El calvario que sufre el padre James (un inmenso Brendan Gleeson) en este drama en siete actos, correspondientes a los días de la semana, está plagado de un nihilismo aterrador, propio de un mundo abandonado por Dios: desde la quebradiza hija desubicada y adicta al desamor, al carnicero desafecto de todo tipo de empatía, pasando por el anciano escritor que está cansado de vivir, el multimillonario que sufre detachment, el que se quiere alistar en el ejército, hasta llegar al redimido serial killer.
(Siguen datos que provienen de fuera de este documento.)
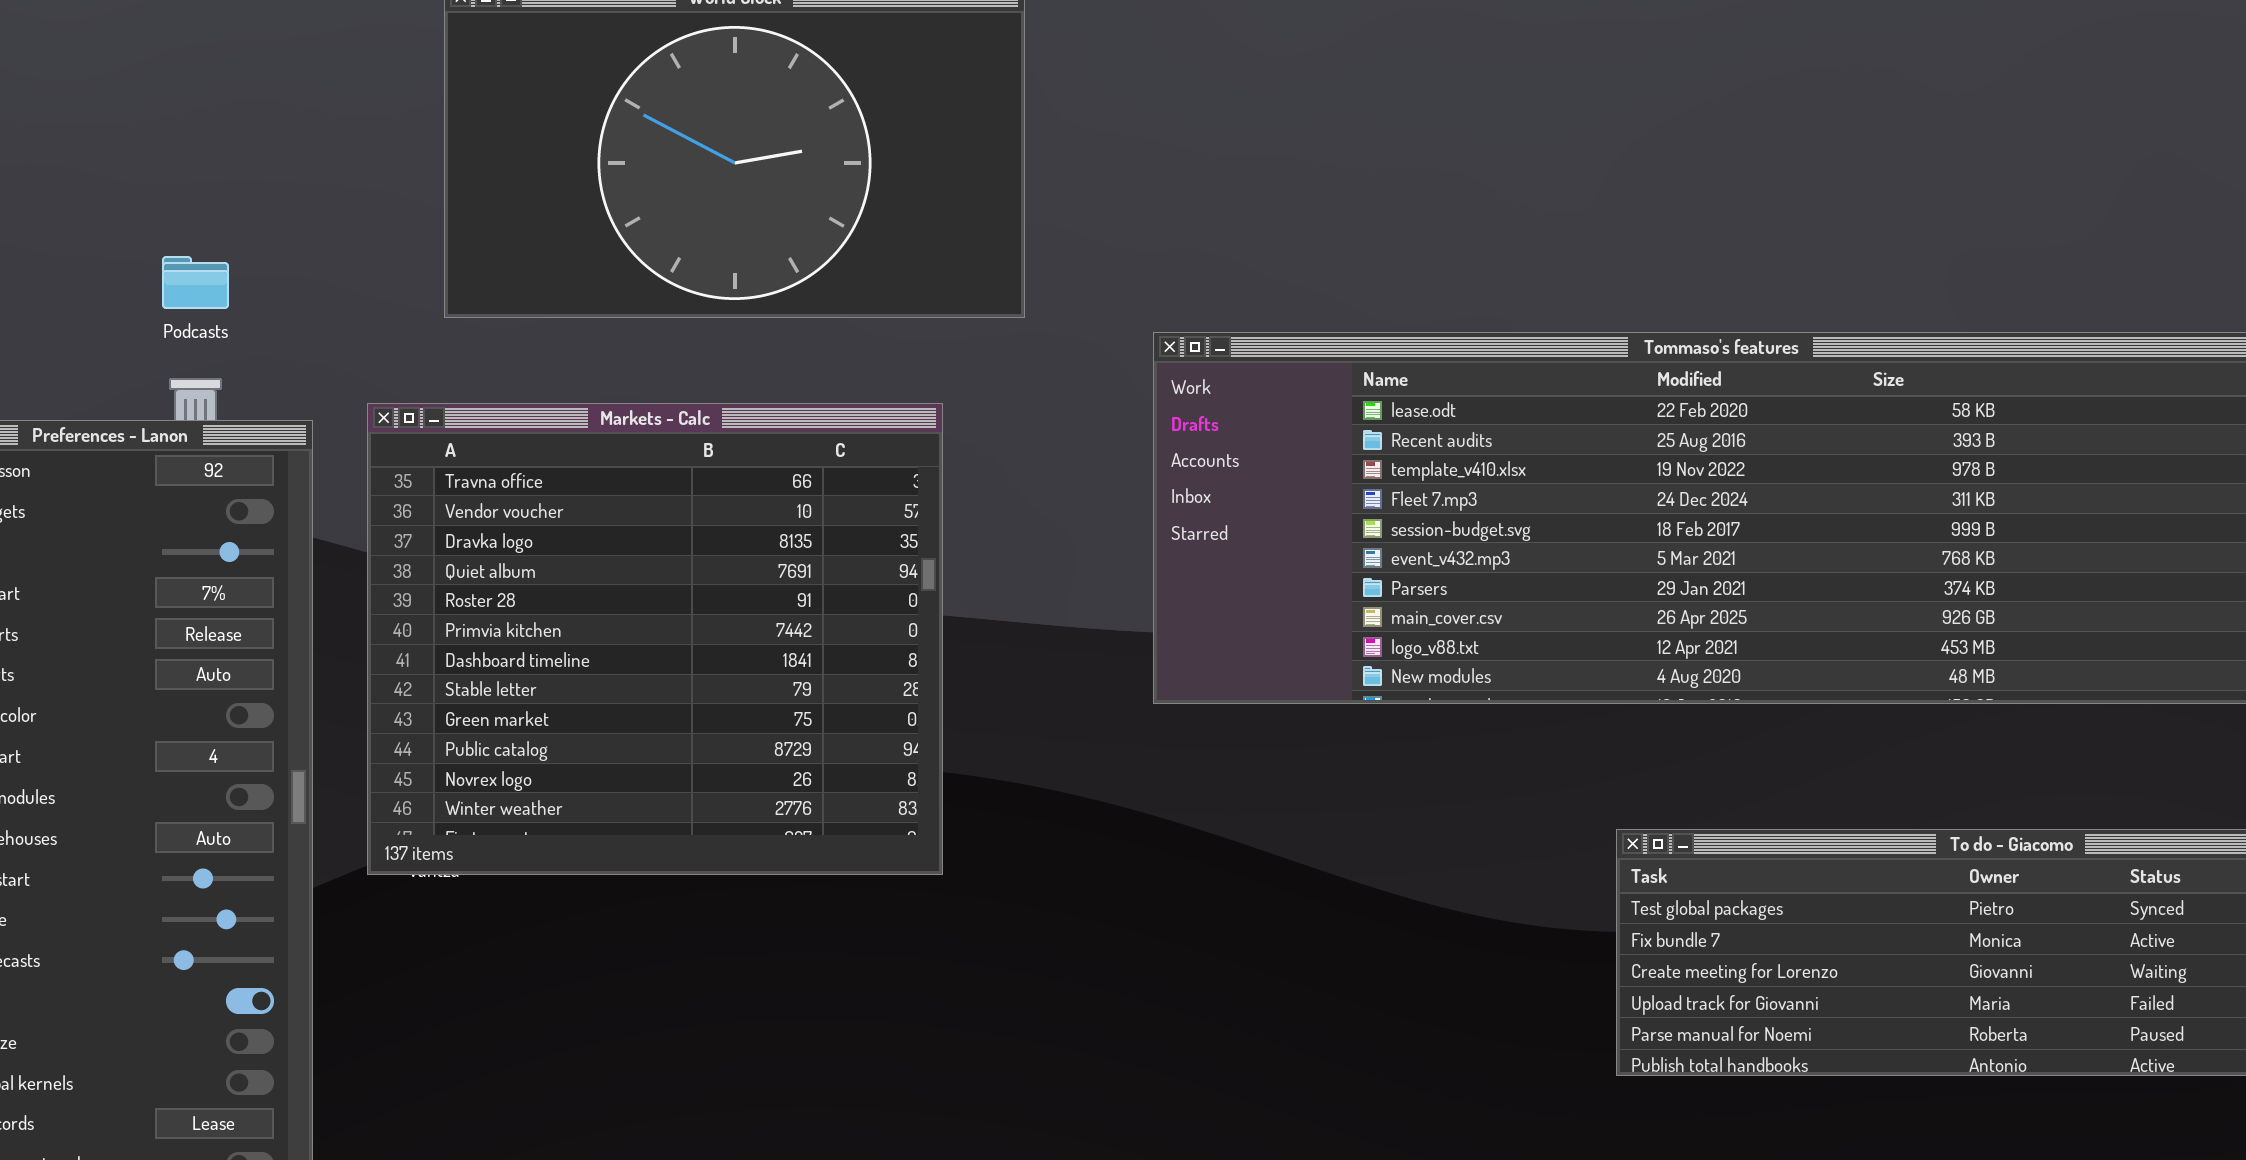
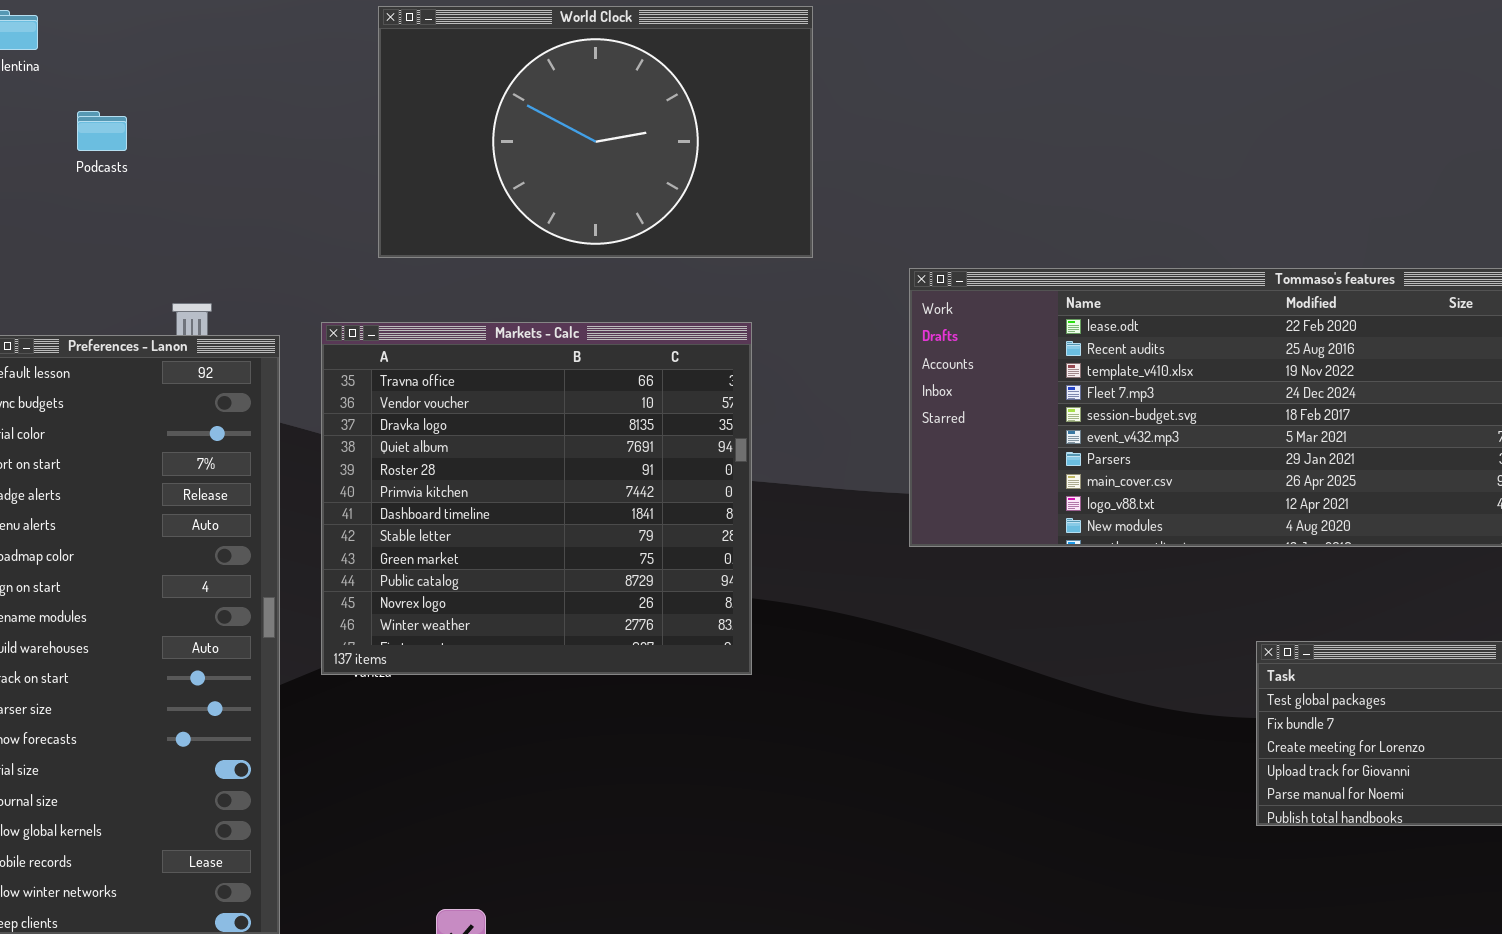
Podcasts: [162,256,229,309] -> [77,111,127,151], moved

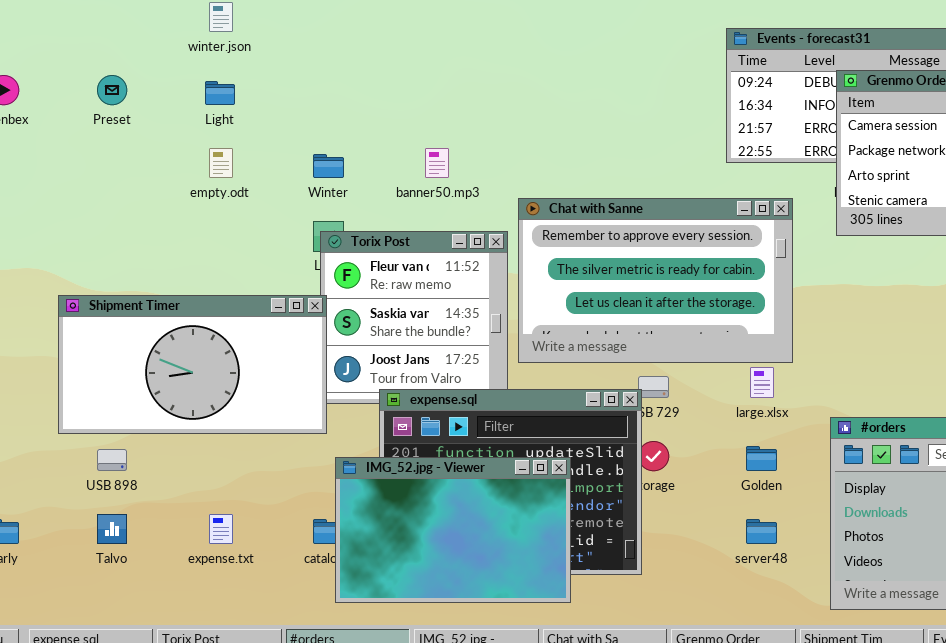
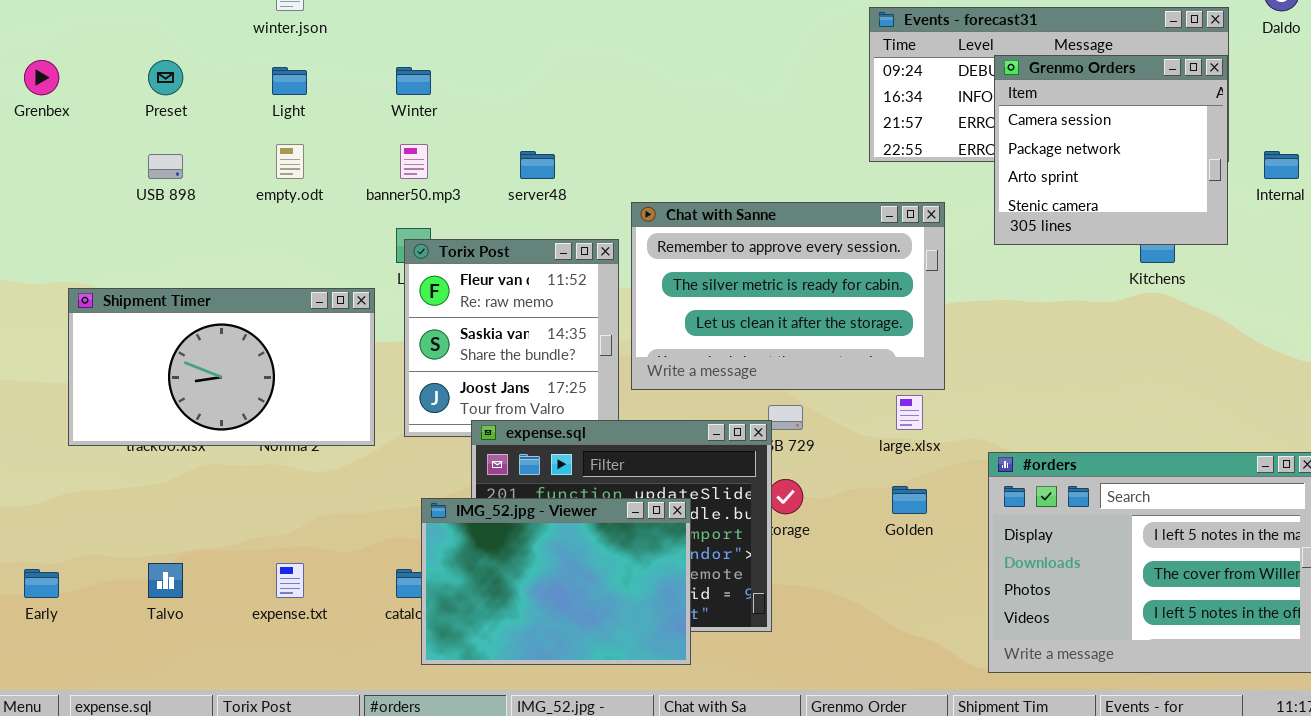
banner50.mp3: [425,148,449,178] -> [400,144,428,179], moved
Winter: [313,154,344,178] -> [396,67,431,95], moved
Shipment Timer: [58,295,327,434] -> [68,288,375,446], moved
USB 898: [97,449,127,471] -> [148,154,183,179], moved
server48: [746,519,777,544] -> [520,151,555,179], moved

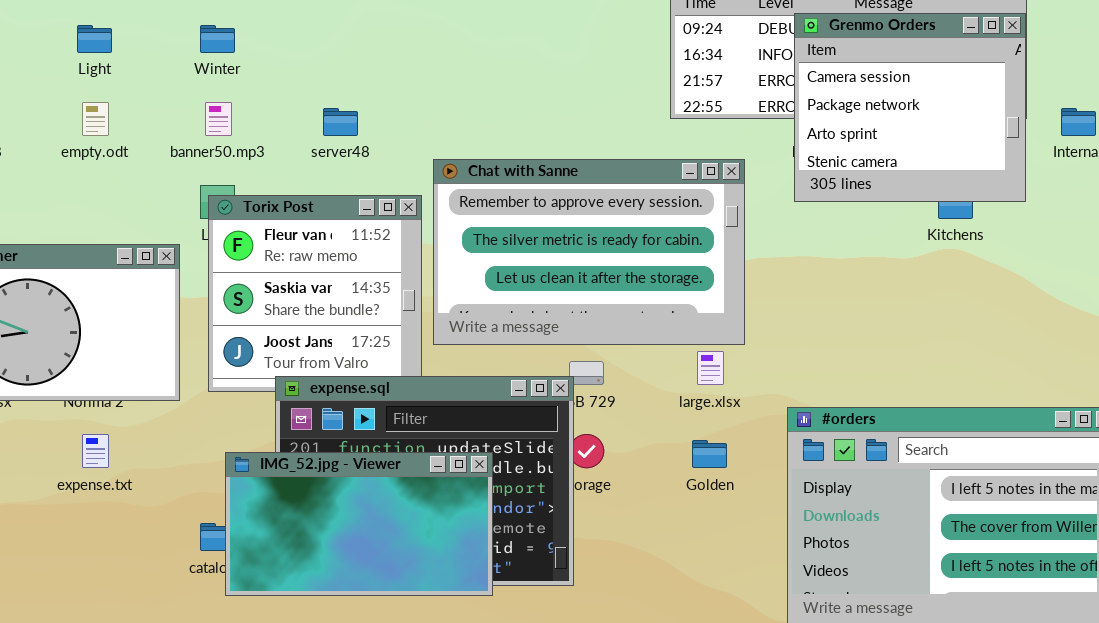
IMG_52.jpg - Viewer: [421,498,691,665] -> [225,452,493,596], resized
expense.txt: [276,563,304,598] -> [82,434,109,468], moved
Calvary, Sundance Film Festival 2014

Desprende estilo esta película, un modo de hacer cine propio de un auteur que deslumbra e hipnotiza por su estética sutil, su ingenio, su crepuscular fotografía y su humanismo. Sin embargo, todas las frases tienen sentido, en conjunto y en sus partes individuales, todo está calculado al milímetro, dejando nulo lugar a la improvisación, al lenguaje natural. Absolutamente todos los diálogos son trascendentes y elevados (cuesta creer que en la Irlanda profunda, la Irlanda devastada por la crisis económica y existencial, se hable así), conformando, por otra parte, todos las microhistorias, un agregado de sketches deshilvanados sin una estructura homogénea que las compacte. El director parece no relajarse en ninguna escena al pretender abarcar toda su crítica a la sociedad irlandesa en cien minutos en este puzzle demasiado perfecto para ser real y, sobre todo, verosímil. Vanidad que será absuelta, por otra parte, porque es una gran tragicomedia, la infausta crónica de una muerte anunciada, enriquecida por un cinismo propio del pesimismo más amargo, el provocado por la desalentadora convicción de la pérdida de confianza en el género humano.

Cinismo, sarcasmo, humor negro, personajes que esconden su dolor entre juegos de palabras como impostura. Una fábula sobre el perdón ante la incomprensible existencia de la injusticia y la institucionalización del mal.